Amazon Web Services(AWS)は、強化学習による完全自律走行ができる1/18スケールのレースカーを発表した。
開催中のre:Inventカンファレンスで、最高経営責任者(CEO)のAndy Jassy氏は米国時間11月28日、「AWS DeepRacer」は強化学習を導入できるよう設計された完全自律走行のレースカーだと述べた。
AWS DeepRacer
提供:AWS
強化学習は自動運転車を実現するのに用いられる技術の1つで、DeepRacerは強化学習について学ぶための最高の「実地体験」方法だとJassy氏は喧伝した。
ハードウェアとソフトウェアについては、DeepRacerは「Intel Atom」プロセッサ、1080p解像度の4メガピクセルカメラ、802.11acの高速WiFi、複数のUSBポート、およそ2時間持続するバッテリを搭載している。
Atomプロセッサは「Ubuntu 16.04 LTS」、ロボットオペレーティングシステム(ROS)、Intel「OpenVINO」コンピュータビジョンツールキットを駆動すると、AWSは発表の中で説明している。

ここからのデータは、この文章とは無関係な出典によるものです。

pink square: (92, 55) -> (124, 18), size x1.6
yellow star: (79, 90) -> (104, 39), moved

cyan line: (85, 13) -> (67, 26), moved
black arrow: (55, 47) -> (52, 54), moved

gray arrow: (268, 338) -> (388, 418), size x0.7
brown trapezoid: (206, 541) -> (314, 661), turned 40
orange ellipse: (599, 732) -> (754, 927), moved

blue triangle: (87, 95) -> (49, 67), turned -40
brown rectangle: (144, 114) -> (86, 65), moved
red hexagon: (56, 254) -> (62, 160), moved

AWS DeepRacerには事前設定済みのクラウド環境が含まれているので、強化学習モデルの訓練に利用できる。機械学習サービス「Amazon SageMaker」について新たに発表された強化学習機能を活用するものだ。
また、AWS DeepRacerにはロボットアプリケーションサービス「AWS RoboMaker」による3Dシミュレーション環境も含まれている。
「利用者はシミュレータに含まれている、あらかじめ定義されたレーストラックに対する自律走行モデルを訓練することができる。また、レーストラックをバーチャルで評価したり、AWS DeepRacerの車両にレーストラックをダウンロードし、実際に走行を検証したりできる」と、AWSは説明している。

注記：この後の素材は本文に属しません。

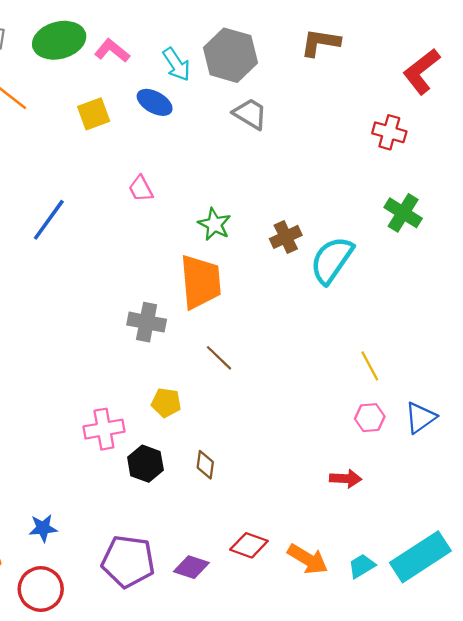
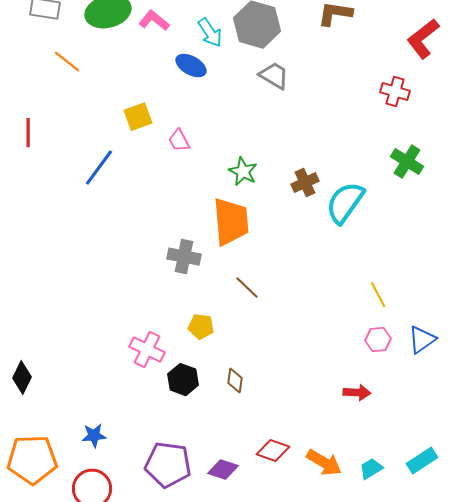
yellow square: (94, 114) -> (138, 117), moved
pink cross: (104, 429) -> (147, 350), turned 36
cyan rectangle: (420, 557) -> (422, 461), size x0.6

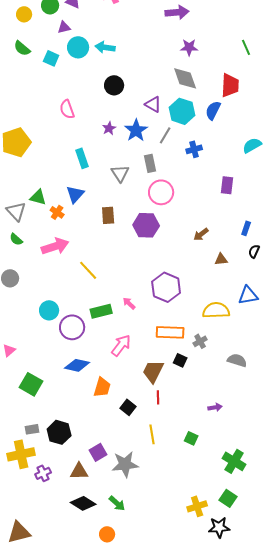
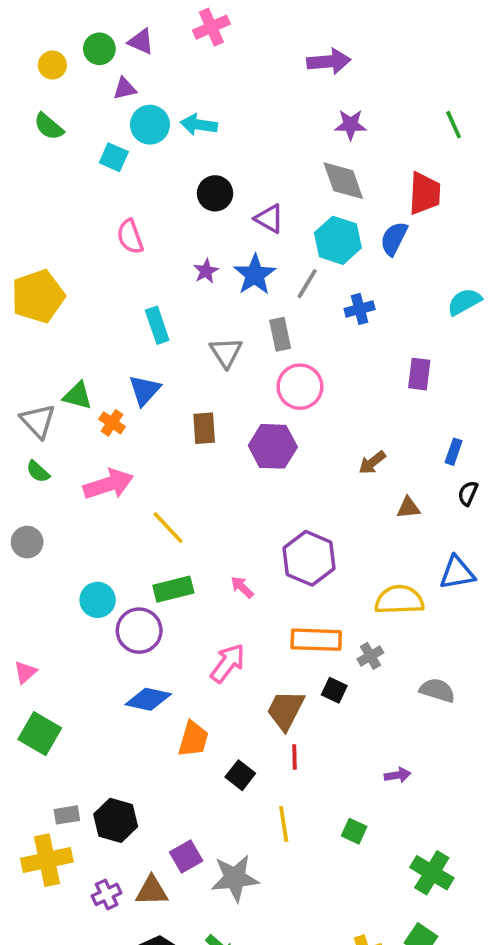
cyan square: (51, 58) -> (114, 157), moved
purple triangle: (153, 104) -> (269, 219), moved
green rectangle: (101, 311) -> (173, 589), moved
green square: (31, 384) -> (40, 734), moved
purple cross: (43, 473) -> (107, 894), moved

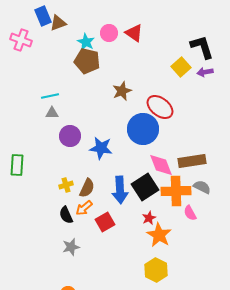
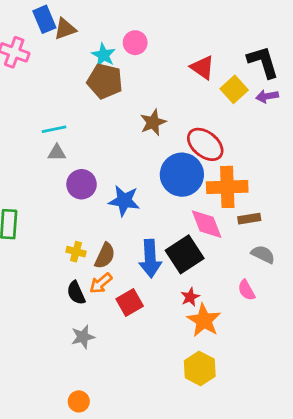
red triangle: (134, 33) -> (202, 67), moved
brown rectangle: (192, 161) -> (249, 219), size x0.6
yellow cross: (66, 185) -> (76, 252), turned 32
orange cross: (176, 191) -> (227, 187), moved

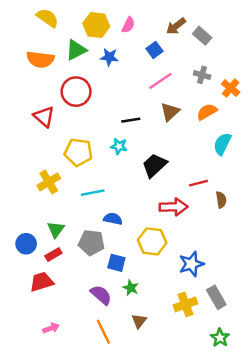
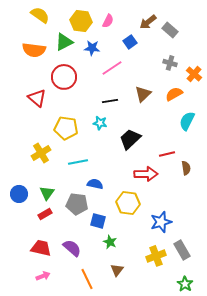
pink line: (160, 81) -> (112, 68), moved
blue circle: (26, 244) -> (19, 194), moved
red trapezoid: (42, 282) -> (41, 248), moved, turned 30
purple semicircle: (101, 295) -> (72, 248), moved

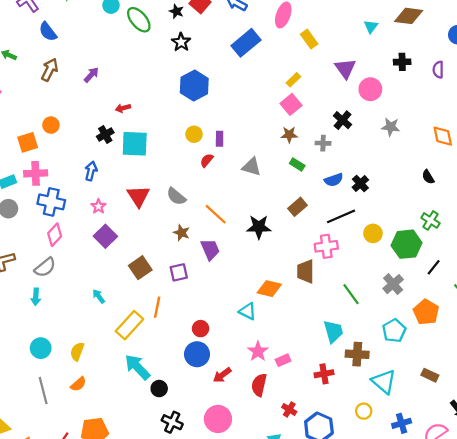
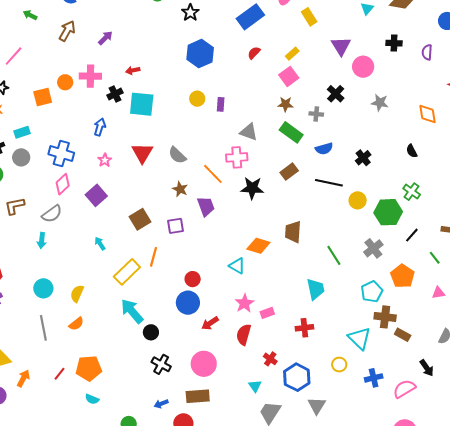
red semicircle: (207, 160) -> (254, 53), moved
green rectangle: (297, 165) -> (291, 132), size x1.6
pink cross: (36, 173) -> (90, 76), moved
black cross: (360, 184) -> (363, 158), moved
black line: (341, 216) -> (329, 183), turned 32
purple square: (105, 236) -> (96, 195), moved
pink cross: (326, 246) -> (237, 157), moved
brown cross: (357, 354) -> (385, 317), moved

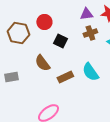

AWSはさらに、世界初の自律走行レースリーグだと同社が喧伝する新たなスポーツリーグ「AWS DeepRacer League」を開始する。2019年に20のレースを開催し、そのクライマックスとなるチャンピオンシップ杯をre:Invent 2019で開催するという。
AWS DeepRacerはAmazon.comで249ドル(約2万8000円)で事前注文できる(本稿執筆時点で日本は出荷対象外とされている)。
AWS DeepRacerの発表の前に、Jassy氏は、Amazon SageMaker の新たな機械学習能力を利用して強化学習を構築、訓練、配備することを目的とした「Amazon SageMaker RL」を発表した。
このサービスはつまり「あらゆる開発者とデータ科学者のための強化学習」だとJassy氏は述べている。
情報開示:本記事の原文を執筆したAsha McLean記者は、AWSの招待を受けてAWS re:Inventに参加している。
この記事は海外CBS Interactive発の記事を朝日インタラクティブが日本向けに編集したものです。